Prevention and Control of Multidrug-Resistant Organism Infections
Multidrug-resistant organisms (MDROs) are a major concern for most hospitals. Causing infections for which antibiotic therapy is limited and in some cases no longer effective, they are associated with high morbidity and mortality rates and represent a significant burden on healthcare resources.
Most frequently spread through auto-infection or cross-transmitted between patients through healthcare workers, MDRO infections are highly contagious and can be responsible for outbreaks.
Three of the most common MDROs are :
- methicillin-resistant Staphylococcus aureus (MRSA)

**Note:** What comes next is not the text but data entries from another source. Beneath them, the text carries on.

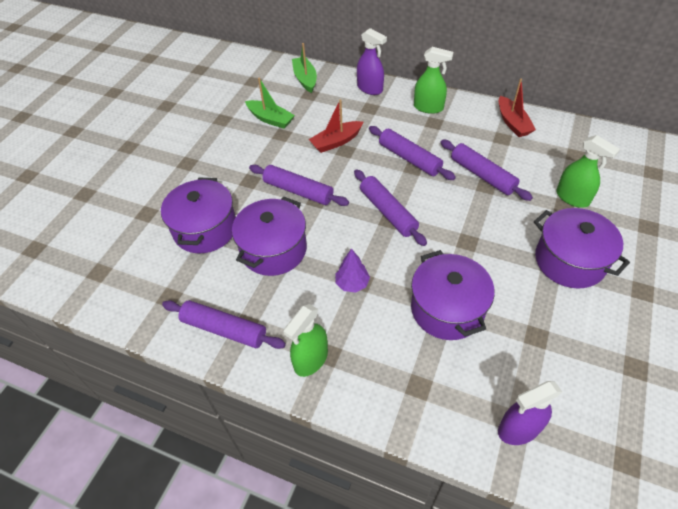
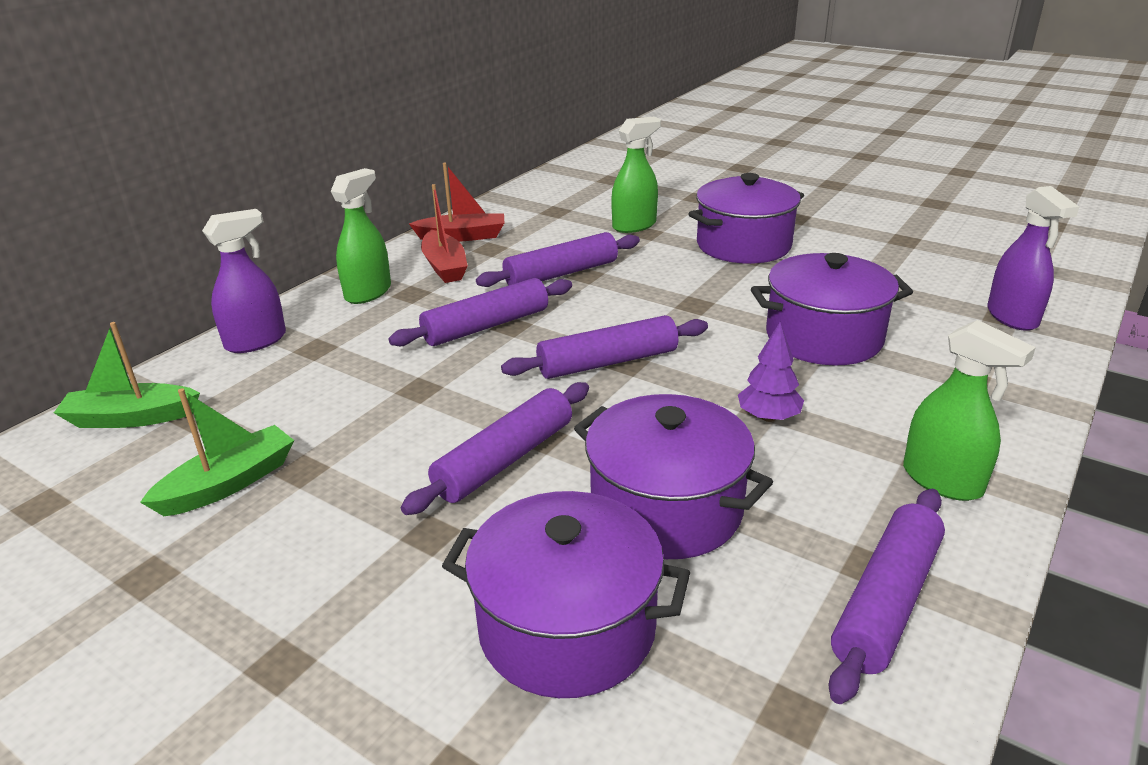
camera: 80 degrees left, 20 degrees down
red boat [309,100,363,153] -> red boat moved to [421,184,468,283]

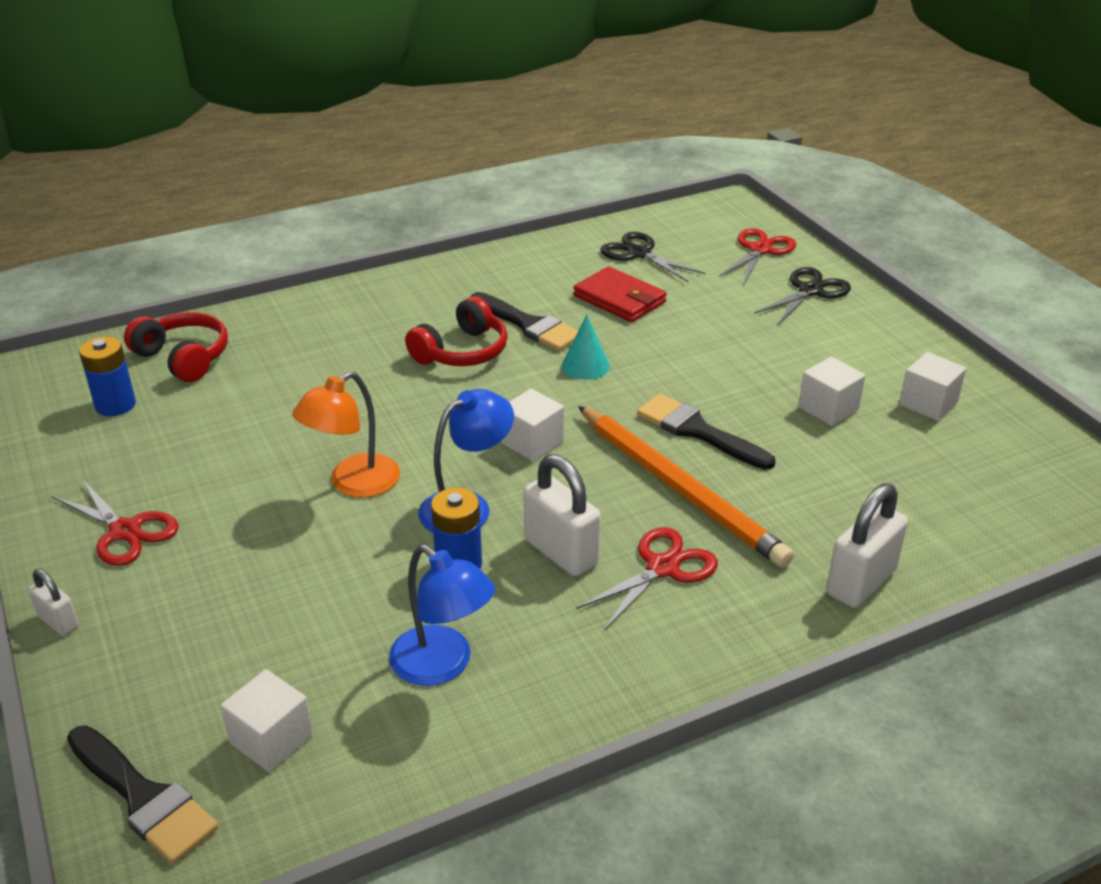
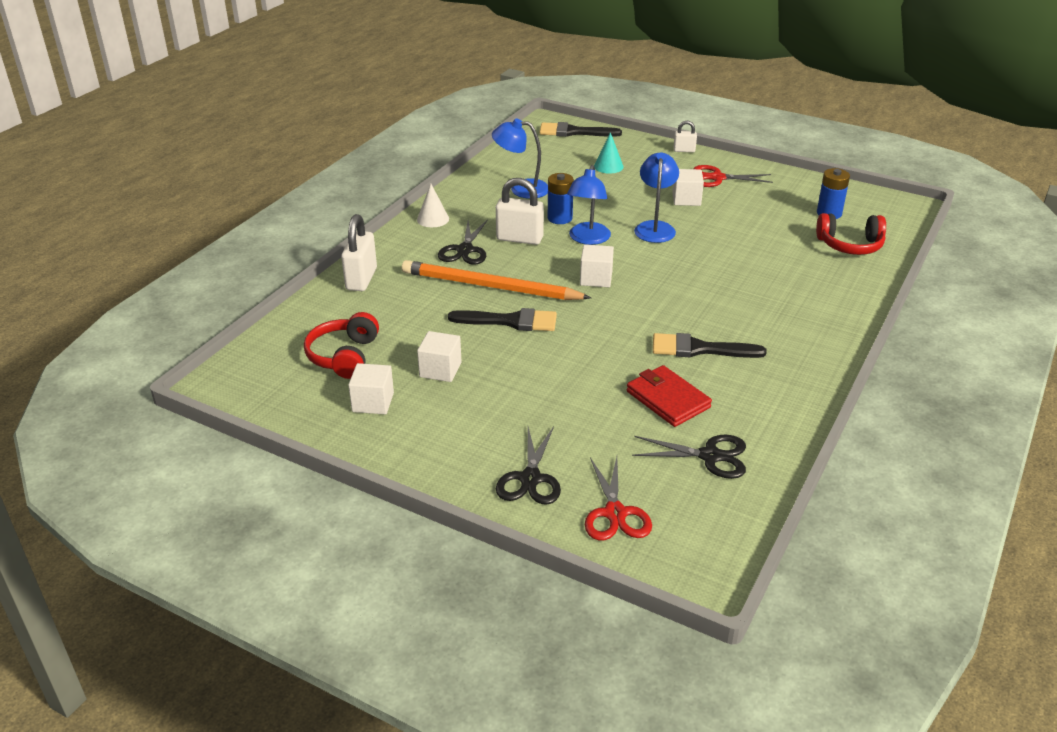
camera: 145 degrees right, 0 degrees up
white cube [221,669,313,772] -> white cube moved to [672,169,704,206]
orange lamp [292,371,400,498] -> blue lamp [634,153,679,243]
red headphones [405,296,508,366] -> red headphones moved to [304,312,379,379]
turquoise cone [562,315,610,380] -> turquoise cone moved to [594,132,624,174]
red wallet [573,266,667,322] -> red wallet turned 45 degrees clockwise [627,365,712,427]
red scissors [576,527,718,630] -> black scissors [438,219,488,265]
none -> white cone [417,184,449,227]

According to CDC data, the proportion of Staphylococcus aureus infections that are antimicrobial resistant has been growing significantly over the past few decades. In 1974, MRSA infections accounted for just two percent of the total number of S. aureus infections; in 1995 this had risen to 22%; and by 2004, over 60% of infections showed resistance in the US.

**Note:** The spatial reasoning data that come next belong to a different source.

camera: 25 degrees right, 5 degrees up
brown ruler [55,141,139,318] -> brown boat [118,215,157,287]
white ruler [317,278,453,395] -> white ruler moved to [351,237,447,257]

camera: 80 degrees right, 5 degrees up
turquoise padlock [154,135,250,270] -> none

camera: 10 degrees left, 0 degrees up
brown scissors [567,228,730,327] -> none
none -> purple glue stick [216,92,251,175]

- extended spectrum ß-lactamase-producing Enterobacteria (ESBL)
Microbial resistance through extended-spectrum ß-lactamase was first reported in the 1980s, soon after the introduction of 3rd generation cepahlosporins in clinical practice. Today, ESBL-producing Enterobacteria are recognized as nosocomial pathogens of major importance.
- vancomycin-resistant enterococci (VRE)
Enterococci with acquired vancomycin resistance are responsible for 1 in 3 infections in US intensive care units and VRE outbreaks more than doubled in Europe between 2001 and 2004.1,2 Transfer of vancomycin resistance from enterococci to staphylococci (VRSA) is a major threat for the healthcare community.

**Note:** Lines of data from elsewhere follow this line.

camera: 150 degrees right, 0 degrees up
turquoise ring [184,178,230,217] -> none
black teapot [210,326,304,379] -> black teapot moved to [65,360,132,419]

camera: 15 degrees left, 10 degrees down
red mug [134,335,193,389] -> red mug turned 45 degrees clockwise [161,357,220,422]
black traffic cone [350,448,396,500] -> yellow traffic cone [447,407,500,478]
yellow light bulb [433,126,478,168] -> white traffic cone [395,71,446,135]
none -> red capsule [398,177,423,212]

Why is it essential to actively screen patients for MDROs ?
Screening for MDRO carriage on admission to hospital, together with contact isolation of colonized patients, is the most efficient measure for infection control. This strategy is today recommended by official organisms such as the Society for Healthcare Epidemiology of America.3
Using systematic screening to control the spread of MDROs is justified on both medical and economic grounds to:
- Reduce the number of MDRO infections by avoiding cross transmission between patients through isolation and auto-infection of colonized patients
- Adjust the antibiotic surgical prophylaxis depending on the patient status
- Optimize the use of isolation beds
- Control the level resistance
- Provide healthcare cost-effectiveness
bioMérieux offer for MDRO screening of patients
bioMérieux’s innovative range of chromogenic culture media includes 3 prevention media for direct isolation of multidrug-resistant bacteria :
- ChromID™ ESBL: screening of extended spectrum ß-lactamase-producing Enterobacteria
- ChromID MRSA: rapid and reliable screening of methicillin-resistant S. aureus
- ChromID VRE.: rapid and reliable screening of E. faecium and E. faecalis showing acquired vancomycin resistance
Used for screening patients for carriage of MDR bacteria, these media provide rapid results which enable isolation of colonized patients and the reinforcement of hygiene measures to control the spread of infection.
1. CDC report. Recommendations for Preventing the Spread of Vancomycin Resistance: recommendations of the Hospital Infection Control Practices Advisory Committee (HICPAC), 2006.
2.European Antimicrobial Resistance Surveillance System. EARSS Annual Report 2004
3.Muto CA, Jernigan JA, Ostrowsky BE, Richet HM, Jarvis WR, Boyce JM, Farr BR. SHEA Guideline for preventing nosocomial transmission of multidrug-resistant strains of Staphylococcus aureus and Enterococcus. Infect Control Hosp Epidemiol. 2003; 24:362-386.